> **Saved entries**
******

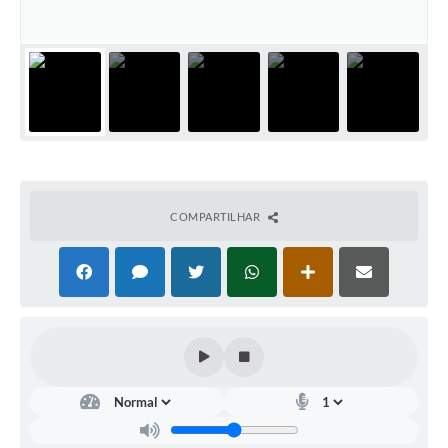
COMPARTILHAR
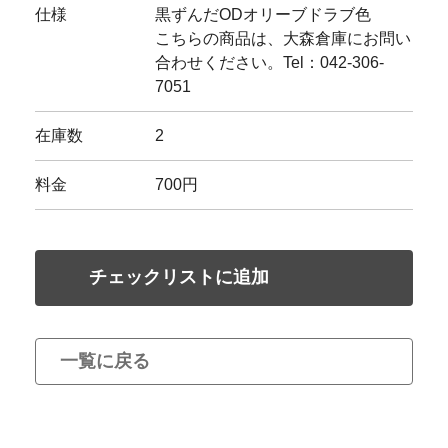
仕様
黒ずんだODオリーブドラブ色
こちらの商品は、大森倉庫にお問い
合わせください。Tel：042-306-
7051
在庫数
2
料金
700円
チェックリストに追加
一覧に戻る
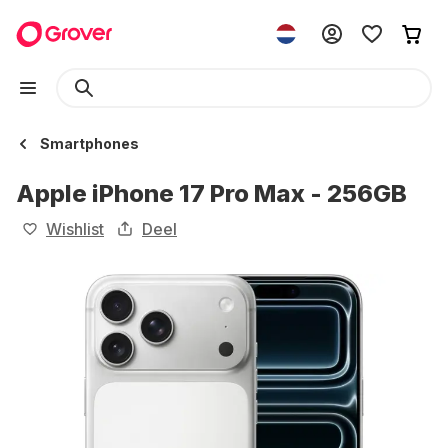
Smartphones
Apple iPhone 17 Pro Max - 256GB
Wishlist
Deel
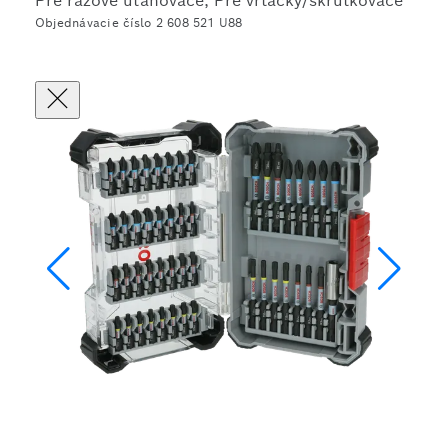
Pre rázové uťahovače, Pre vŕtačky/skrutkovače
Objednávacie číslo 2 608 521 U88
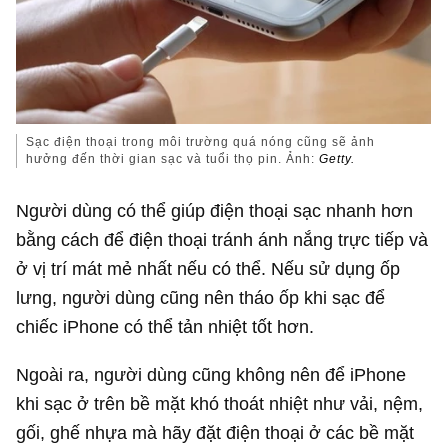
Sạc điện thoại trong môi trường quá nóng cũng sẽ ảnh
hưởng đến thời gian sạc và tuổi thọ pin. Ảnh:
Getty.
Người dùng có thể giúp điện thoại sạc nhanh hơn
bằng cách để điện thoại tránh ánh nắng trực tiếp và
ở vị trí mát mẻ nhất nếu có thể. Nếu sử dụng ốp
lưng, người dùng cũng nên tháo ốp khi sạc để
chiếc iPhone có thể tản nhiệt tốt hơn.
Ngoài ra, người dùng cũng không nên để iPhone
khi sạc ở trên bề mặt khó thoát nhiệt như vải, nệm,
gối, ghế nhựa mà hãy đặt điện thoại ở các bề mặt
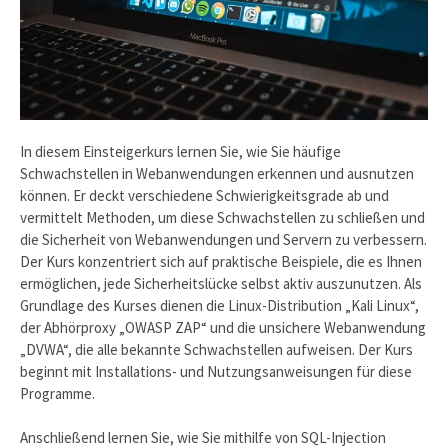
In diesem Einsteigerkurs lernen Sie, wie Sie häufige
Schwachstellen in Webanwendungen erkennen und ausnutzen
können. Er deckt verschiedene Schwierigkeitsgrade ab und
vermittelt Methoden, um diese Schwachstellen zu schließen und
die Sicherheit von Webanwendungen und Servern zu verbessern.
Der Kurs konzentriert sich auf praktische Beispiele, die es Ihnen
ermöglichen, jede Sicherheitslücke selbst aktiv auszunutzen. Als
Grundlage des Kurses dienen die Linux-Distribution „Kali Linux“,
der Abhörproxy „OWASP ZAP“ und die unsichere Webanwendung
„DVWA“, die alle bekannte Schwachstellen aufweisen. Der Kurs
beginnt mit Installations- und Nutzungsanweisungen für diese
Programme.
Anschließend lernen Sie, wie Sie mithilfe von SQL-Injection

******

Output must match the lines from the start of the records above through the line that contains "Grundlage des Kurses", exactly and with every picture removed.

> **Result of the exercise**
COMPARTILHAR
仕様
黒ずんだODオリーブドラブ色
こちらの商品は、大森倉庫にお問い
合わせください。Tel：042-306-
7051
在庫数
2
料金
700円
チェックリストに追加
一覧に戻る
Smartphones
Apple iPhone 17 Pro Max - 256GB
Wishlist
Deel
Pre rázové uťahovače, Pre vŕtačky/skrutkovače
Objednávacie číslo 2 608 521 U88
Sạc điện thoại trong môi trường quá nóng cũng sẽ ảnh
hưởng đến thời gian sạc và tuổi thọ pin. Ảnh:
Getty.
Người dùng có thể giúp điện thoại sạc nhanh hơn
bằng cách để điện thoại tránh ánh nắng trực tiếp và
ở vị trí mát mẻ nhất nếu có thể. Nếu sử dụng ốp
lưng, người dùng cũng nên tháo ốp khi sạc để
chiếc iPhone có thể tản nhiệt tốt hơn.
Ngoài ra, người dùng cũng không nên để iPhone
khi sạc ở trên bề mặt khó thoát nhiệt như vải, nệm,
gối, ghế nhựa mà hãy đặt điện thoại ở các bề mặt
In diesem Einsteigerkurs lernen Sie, wie Sie häufige
Schwachstellen in Webanwendungen erkennen und ausnutzen
können. Er deckt verschiedene Schwierigkeitsgrade ab und
vermittelt Methoden, um diese Schwachstellen zu schließen und
die Sicherheit von Webanwendungen und Servern zu verbessern.
Der Kurs konzentriert sich auf praktische Beispiele, die es Ihnen
ermöglichen, jede Sicherheitslücke selbst aktiv auszunutzen. Als
Grundlage des Kurses dienen die Linux-Distribution „Kali Linux“,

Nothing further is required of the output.